Items from a data source
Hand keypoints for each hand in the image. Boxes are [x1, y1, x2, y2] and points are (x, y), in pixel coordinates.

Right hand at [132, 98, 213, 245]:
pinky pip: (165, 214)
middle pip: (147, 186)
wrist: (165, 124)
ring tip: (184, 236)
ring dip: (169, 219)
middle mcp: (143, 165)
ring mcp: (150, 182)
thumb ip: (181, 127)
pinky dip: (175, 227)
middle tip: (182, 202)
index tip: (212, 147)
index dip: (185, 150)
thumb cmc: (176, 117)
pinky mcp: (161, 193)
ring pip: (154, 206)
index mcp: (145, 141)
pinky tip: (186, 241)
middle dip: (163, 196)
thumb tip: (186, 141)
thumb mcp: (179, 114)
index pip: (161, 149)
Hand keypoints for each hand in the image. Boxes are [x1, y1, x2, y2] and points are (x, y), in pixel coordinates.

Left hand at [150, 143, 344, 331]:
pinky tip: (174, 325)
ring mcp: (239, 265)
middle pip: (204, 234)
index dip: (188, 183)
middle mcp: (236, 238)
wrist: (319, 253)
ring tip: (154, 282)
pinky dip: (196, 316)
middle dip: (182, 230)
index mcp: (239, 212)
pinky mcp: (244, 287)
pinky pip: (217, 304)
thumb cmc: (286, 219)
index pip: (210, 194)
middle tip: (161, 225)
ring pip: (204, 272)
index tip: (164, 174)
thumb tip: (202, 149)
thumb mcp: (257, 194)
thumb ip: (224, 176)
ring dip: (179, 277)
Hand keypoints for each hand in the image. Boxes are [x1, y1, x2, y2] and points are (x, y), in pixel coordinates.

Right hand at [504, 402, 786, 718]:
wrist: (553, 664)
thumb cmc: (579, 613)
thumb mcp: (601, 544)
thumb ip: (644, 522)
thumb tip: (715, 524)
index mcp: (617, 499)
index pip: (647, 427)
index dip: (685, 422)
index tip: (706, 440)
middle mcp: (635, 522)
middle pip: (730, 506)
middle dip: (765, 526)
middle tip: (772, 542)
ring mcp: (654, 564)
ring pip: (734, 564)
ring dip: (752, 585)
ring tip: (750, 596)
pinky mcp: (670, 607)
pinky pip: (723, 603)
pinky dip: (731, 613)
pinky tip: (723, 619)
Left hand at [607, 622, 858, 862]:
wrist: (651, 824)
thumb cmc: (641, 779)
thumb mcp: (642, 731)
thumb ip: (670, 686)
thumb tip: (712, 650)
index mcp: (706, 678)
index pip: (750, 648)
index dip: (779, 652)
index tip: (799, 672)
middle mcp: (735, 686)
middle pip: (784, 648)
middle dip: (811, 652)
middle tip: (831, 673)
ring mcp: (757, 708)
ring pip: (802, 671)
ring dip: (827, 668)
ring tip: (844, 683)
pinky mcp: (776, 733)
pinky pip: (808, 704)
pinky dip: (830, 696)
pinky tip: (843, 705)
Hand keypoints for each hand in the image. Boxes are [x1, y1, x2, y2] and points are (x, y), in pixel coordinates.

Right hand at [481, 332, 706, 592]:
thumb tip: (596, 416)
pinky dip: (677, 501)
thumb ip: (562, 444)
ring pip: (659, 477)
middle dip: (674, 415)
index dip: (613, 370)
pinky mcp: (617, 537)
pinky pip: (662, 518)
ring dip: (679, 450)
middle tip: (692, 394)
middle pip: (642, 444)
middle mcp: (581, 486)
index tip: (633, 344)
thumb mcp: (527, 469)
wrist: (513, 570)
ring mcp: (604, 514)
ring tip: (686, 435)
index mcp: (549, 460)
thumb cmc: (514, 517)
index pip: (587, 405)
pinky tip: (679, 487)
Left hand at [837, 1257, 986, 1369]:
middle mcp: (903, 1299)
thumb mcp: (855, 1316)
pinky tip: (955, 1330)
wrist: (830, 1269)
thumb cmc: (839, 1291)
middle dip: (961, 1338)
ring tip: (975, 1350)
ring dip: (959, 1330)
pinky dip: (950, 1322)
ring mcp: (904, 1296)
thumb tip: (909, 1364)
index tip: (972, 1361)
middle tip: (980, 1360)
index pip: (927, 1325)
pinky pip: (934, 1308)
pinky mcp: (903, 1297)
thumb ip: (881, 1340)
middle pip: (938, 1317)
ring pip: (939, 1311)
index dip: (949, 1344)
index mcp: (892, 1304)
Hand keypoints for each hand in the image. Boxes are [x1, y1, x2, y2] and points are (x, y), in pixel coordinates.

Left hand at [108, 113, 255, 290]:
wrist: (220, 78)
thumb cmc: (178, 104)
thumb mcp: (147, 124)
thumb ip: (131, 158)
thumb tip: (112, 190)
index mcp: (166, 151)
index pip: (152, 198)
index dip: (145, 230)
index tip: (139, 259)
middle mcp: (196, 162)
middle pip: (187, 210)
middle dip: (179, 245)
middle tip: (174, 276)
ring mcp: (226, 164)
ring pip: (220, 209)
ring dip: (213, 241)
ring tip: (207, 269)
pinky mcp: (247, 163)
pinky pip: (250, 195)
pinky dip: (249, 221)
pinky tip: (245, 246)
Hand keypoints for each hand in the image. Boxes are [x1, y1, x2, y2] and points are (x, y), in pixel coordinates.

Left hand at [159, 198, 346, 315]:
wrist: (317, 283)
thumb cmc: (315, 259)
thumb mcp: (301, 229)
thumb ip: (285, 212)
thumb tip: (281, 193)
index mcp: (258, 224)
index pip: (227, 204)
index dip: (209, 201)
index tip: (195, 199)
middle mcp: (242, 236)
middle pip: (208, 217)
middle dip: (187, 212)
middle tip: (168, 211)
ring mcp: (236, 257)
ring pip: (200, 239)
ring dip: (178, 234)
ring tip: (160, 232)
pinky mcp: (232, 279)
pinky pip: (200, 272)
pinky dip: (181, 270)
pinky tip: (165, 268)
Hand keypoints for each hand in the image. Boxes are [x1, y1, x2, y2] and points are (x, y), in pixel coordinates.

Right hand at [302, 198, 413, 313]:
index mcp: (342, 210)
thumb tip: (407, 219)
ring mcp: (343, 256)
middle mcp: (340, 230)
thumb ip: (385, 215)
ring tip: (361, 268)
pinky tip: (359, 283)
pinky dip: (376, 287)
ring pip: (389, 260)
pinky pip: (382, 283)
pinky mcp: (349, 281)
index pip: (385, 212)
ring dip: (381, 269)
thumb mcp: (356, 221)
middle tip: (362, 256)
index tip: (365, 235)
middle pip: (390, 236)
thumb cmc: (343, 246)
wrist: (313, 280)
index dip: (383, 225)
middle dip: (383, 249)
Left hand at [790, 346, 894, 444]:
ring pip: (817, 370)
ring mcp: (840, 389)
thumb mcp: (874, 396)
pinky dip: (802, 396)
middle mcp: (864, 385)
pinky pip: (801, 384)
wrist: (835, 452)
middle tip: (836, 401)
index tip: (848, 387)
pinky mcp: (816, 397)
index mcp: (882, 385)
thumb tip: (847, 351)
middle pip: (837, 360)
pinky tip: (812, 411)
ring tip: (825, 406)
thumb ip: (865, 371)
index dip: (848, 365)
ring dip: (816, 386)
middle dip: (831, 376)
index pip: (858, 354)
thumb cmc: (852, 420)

Activity:
Report back every line of the entries in which "wrist" occurs.

Solution for this exercise:
wrist: (165, 124)
wrist: (319, 253)
wrist: (553, 664)
wrist: (651, 824)
wrist: (513, 570)
wrist: (830, 1269)
wrist: (220, 78)
wrist: (317, 283)
wrist: (313, 280)
wrist: (835, 452)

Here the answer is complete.